* _Work instruction_
Pull the text out of every row below, line by line, and copy each line without changing anything.

* _Records provided_

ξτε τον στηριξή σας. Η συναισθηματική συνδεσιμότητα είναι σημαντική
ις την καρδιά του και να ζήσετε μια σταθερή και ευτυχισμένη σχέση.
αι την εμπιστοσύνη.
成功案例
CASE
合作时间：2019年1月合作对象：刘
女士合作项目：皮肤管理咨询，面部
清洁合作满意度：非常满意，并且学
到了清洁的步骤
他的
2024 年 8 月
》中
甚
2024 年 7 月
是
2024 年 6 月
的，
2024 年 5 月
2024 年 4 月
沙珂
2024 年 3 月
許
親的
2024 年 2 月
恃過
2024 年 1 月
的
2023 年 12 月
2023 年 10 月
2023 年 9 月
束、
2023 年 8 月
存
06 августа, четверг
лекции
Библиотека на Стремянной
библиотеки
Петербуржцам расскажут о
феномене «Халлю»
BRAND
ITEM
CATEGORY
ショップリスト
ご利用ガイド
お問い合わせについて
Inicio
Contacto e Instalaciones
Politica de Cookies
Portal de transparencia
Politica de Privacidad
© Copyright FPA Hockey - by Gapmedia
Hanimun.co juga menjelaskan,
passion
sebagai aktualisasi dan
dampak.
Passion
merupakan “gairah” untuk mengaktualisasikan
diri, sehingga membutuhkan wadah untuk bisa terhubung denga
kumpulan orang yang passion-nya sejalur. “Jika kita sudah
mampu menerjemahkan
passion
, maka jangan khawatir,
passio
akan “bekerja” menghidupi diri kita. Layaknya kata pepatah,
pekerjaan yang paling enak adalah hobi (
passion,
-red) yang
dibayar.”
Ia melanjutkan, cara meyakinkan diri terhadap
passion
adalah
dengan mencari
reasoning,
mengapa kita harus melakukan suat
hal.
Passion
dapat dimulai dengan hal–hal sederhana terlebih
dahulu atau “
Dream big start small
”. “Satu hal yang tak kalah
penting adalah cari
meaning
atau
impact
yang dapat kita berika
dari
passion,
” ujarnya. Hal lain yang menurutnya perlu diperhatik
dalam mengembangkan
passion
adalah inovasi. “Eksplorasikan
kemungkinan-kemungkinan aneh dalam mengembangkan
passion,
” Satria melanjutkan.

* _Task output_
ξτε τον στηριξή σας. Η συναισθηματική συνδεσιμότητα είναι σημαντική
ις την καρδιά του και να ζήσετε μια σταθερή και ευτυχισμένη σχέση.
αι την εμπιστοσύνη.
成功案例
CASE
合作时间：2019年1月合作对象：刘
女士合作项目：皮肤管理咨询，面部
清洁合作满意度：非常满意，并且学
到了清洁的步骤
他的
2024 年 8 月
》中
甚
2024 年 7 月
是
2024 年 6 月
的，
2024 年 5 月
2024 年 4 月
沙珂
2024 年 3 月
許
親的
2024 年 2 月
恃過
2024 年 1 月
的
2023 年 12 月
2023 年 10 月
2023 年 9 月
束、
2023 年 8 月
存
06 августа, четверг
лекции
Библиотека на Стремянной
библиотеки
Петербуржцам расскажут о
феномене «Халлю»
BRAND
ITEM
CATEGORY
ショップリスト
ご利用ガイド
お問い合わせについて
Inicio
Contacto e Instalaciones
Politica de Cookies
Portal de transparencia
Politica de Privacidad
© Copyright FPA Hockey - by Gapmedia
Hanimun.co juga menjelaskan,
passion
sebagai aktualisasi dan
dampak.
Passion
merupakan “gairah” untuk mengaktualisasikan
diri, sehingga membutuhkan wadah untuk bisa terhubung denga
kumpulan orang yang passion-nya sejalur. “Jika kita sudah
mampu menerjemahkan
passion
, maka jangan khawatir,
passio
akan “bekerja” menghidupi diri kita. Layaknya kata pepatah,
pekerjaan yang paling enak adalah hobi (
passion,
-red) yang
dibayar.”
Ia melanjutkan, cara meyakinkan diri terhadap
passion
adalah
dengan mencari
reasoning,
mengapa kita harus melakukan suat
hal.
Passion
dapat dimulai dengan hal–hal sederhana terlebih
dahulu atau “
Dream big start small
”. “Satu hal yang tak kalah
penting adalah cari
meaning
atau
impact
yang dapat kita berika
dari
passion,
” ujarnya. Hal lain yang menurutnya perlu diperhatik
dalam mengembangkan
passion
adalah inovasi. “Eksplorasikan
kemungkinan-kemungkinan aneh dalam mengembangkan
passion,
” Satria melanjutkan.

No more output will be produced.